EXERCISE BRIEF =
What you write should be an exact repeat of the lines from the one with "361 325 324" through the final line below, minus the pictures.

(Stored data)
= = =

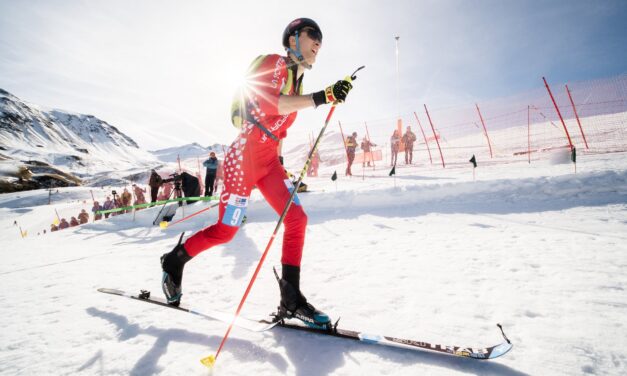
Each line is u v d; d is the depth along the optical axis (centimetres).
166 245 404
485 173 682
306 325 158
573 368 115
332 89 143
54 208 2127
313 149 158
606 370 113
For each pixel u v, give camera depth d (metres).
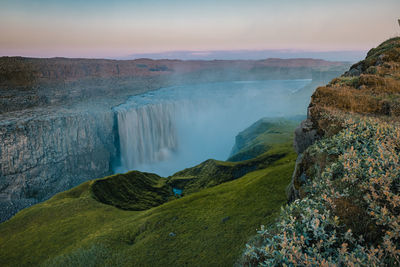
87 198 67.56
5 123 157.75
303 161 16.64
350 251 5.97
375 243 6.06
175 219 38.34
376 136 10.39
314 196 9.53
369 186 7.30
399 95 20.36
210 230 31.05
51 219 55.50
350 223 6.72
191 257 26.58
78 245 38.09
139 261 29.02
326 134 16.14
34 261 38.09
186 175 115.00
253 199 35.84
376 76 25.44
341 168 9.53
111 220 51.12
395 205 6.10
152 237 34.00
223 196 42.88
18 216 59.16
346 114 17.64
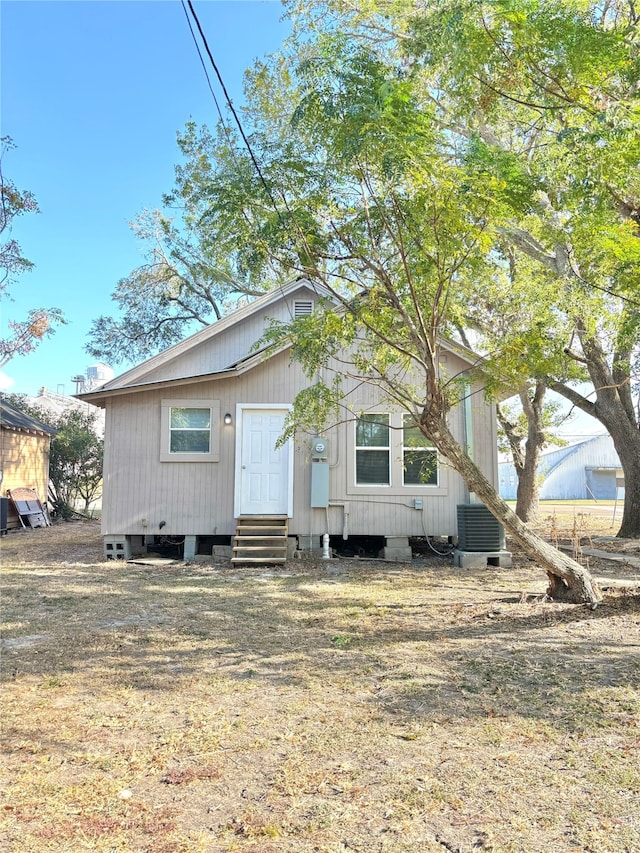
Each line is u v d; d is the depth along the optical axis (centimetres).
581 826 250
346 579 895
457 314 727
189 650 526
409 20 630
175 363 1302
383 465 1102
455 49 487
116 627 609
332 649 525
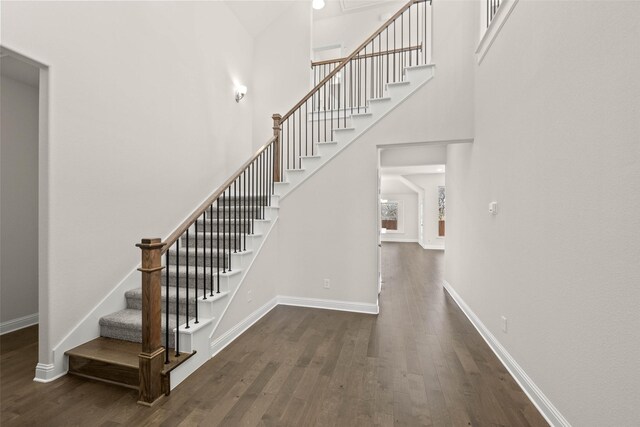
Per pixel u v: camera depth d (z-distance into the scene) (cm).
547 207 176
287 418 176
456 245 410
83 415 178
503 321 241
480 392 202
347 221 373
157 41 323
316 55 678
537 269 187
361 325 324
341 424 171
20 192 320
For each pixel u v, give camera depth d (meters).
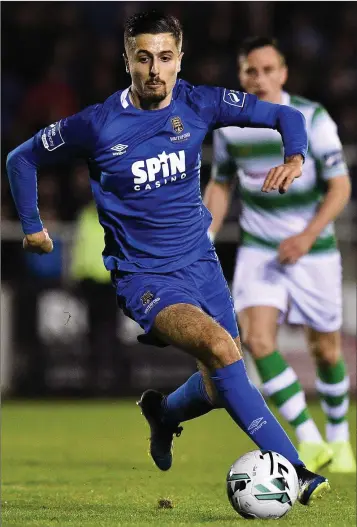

= = =

RESULT =
361 325 324
341 424 171
20 192 320
For each pixel u v, give camera depth d (meters).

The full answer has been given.